May 31, 2000 | By: Aimee D. Heald

The success or failure of many enterprises, especially agriculture, depends on the weather. So, it only makes sense to have the best weather technology available to Kentucky's agricultural producers.

Kenneth Crawford, director of the Oklahoma Climatological Survey recently came to the University of Kentucky's College of Agriculture to explain the capabilities and usefulness of the Oklahoma Mesonet. He also met with the newly formed Kentucky Mesonet Task Force.

Tom Priddy, agricultural meteorologist for the University of Kentucky College of Agriculture, said currently there are two kinds of weather observations taken in the Commonwealth.

One is a climate co-op network and that data is taken daily and sent through the National Weather Service to the National Climate Data Center and is published within four months. The other data is taken by the NWS for current analysis of weather and only taken in cities.

"Most of the agriculture and the research for agriculture is somewhere other than where the observations were taken," Priddy said. "So we really don't have the network to do the agricultural research right now to the extent that they have in Oklahoma with the Mesonet."

The Oklahoma Mesonet is a multi-purpose environmental network and is the only system of it's kind in the United States. There are 115 Mesonet stations throughout Oklahoma, including one in each county. These stations handle about 5,000 observations every 15 minutes. The data is available, in real time, via the World Wide Web and through a dial-up network.

"The sites are about 15 miles apart. About half of our sites are on privately-owned pieces of land," Crawford said. "Fifty-nine sites are on private land, rent-free. We also operate a micronet in a small area of the state where the stations are only two miles apart."

Each Mesonet station records many types of data. Some measurements include air temperature, relative humidity, wind speed, wind direction, wind variability, barometric pressure, solar radiation and rainfall every five minutes. Each station also measures and records soil temperature and moisture at up to five depths every 15 and 30 minutes, respectively.

Users of the Mesonet range from farmers to school teachers to utility companies.

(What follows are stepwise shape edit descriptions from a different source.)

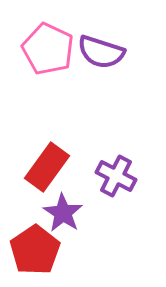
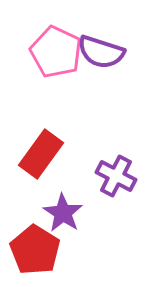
pink pentagon: moved 8 px right, 3 px down
red rectangle: moved 6 px left, 13 px up
red pentagon: rotated 6 degrees counterclockwise
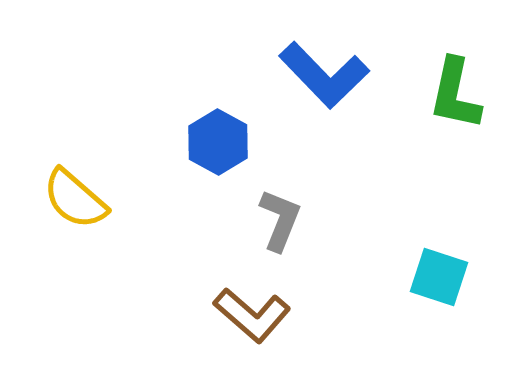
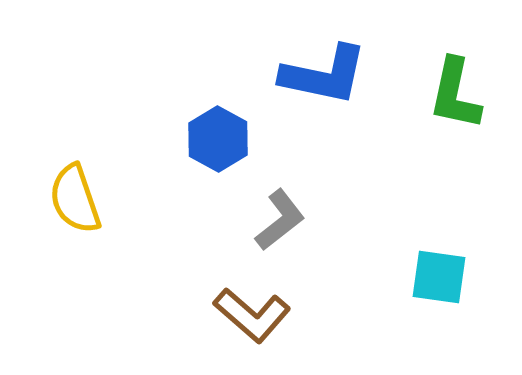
blue L-shape: rotated 34 degrees counterclockwise
blue hexagon: moved 3 px up
yellow semicircle: rotated 30 degrees clockwise
gray L-shape: rotated 30 degrees clockwise
cyan square: rotated 10 degrees counterclockwise
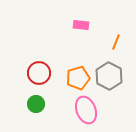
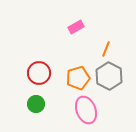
pink rectangle: moved 5 px left, 2 px down; rotated 35 degrees counterclockwise
orange line: moved 10 px left, 7 px down
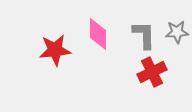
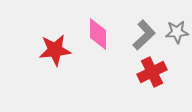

Sid Sperry, director of marketing and member relations for the Okla. Association of Electric Cooperatives said that Mesonet information is valuable to the electric co-ops since up-to-the minute weather data are absolutely critical to an industry that delivers electricity via power lines to 77 counties.

"The Mesonet has proven to be one of the most valuable production and marketing tools available to Oklahoma producers," Mark Hodges, former executive director of the Oklahoma Wheat Commission, said. "For example, in 1997, a late freeze had potentially affected over six million acres of Oklahoma wheat. Producers were faced with the economic decision of leaving the crop for grain production or salvaging it for hay. Mesonet data helped producers and agronomists make the most informed decision possible.

Hodges thinks the Mesonet will play an increasing role in pesticide and fertilizer applications, prescribed burning, confined animal operations, and irrigation scheduling, to name a few.

The Mesonet is also helping K-12 students by providing scientific mentorship, custom data display software, award-winning web pages, unique learning activities, an annual Mesonet Science Fair and an online support system.

"The technology is there and we have an excellent model to work with in the Oklahoma Mesonet," Priddy said. "I think there is enough interest in Kentucky by various organizations to say now is the time to do this so Kentucky can move into the twenty-first century. Now is the time do agricultural weather research for wheat head and blue mold, out in the rural areas where it's really happening." The Kentucky Mesonet Task Force includes representatives from Disaster Emergency Services, the Kentucky Department of Transportation, five weather offices around the region, legislators to observe the process, state police, the Red Cross, K-12 educators and university professors, and the Civilian Aviation Association. "We have a large cross section of stakeholders coming together to put together the plan for what will work best in our state," Priddy added. "I think we can put up the Cadillac of systems in Kentucky.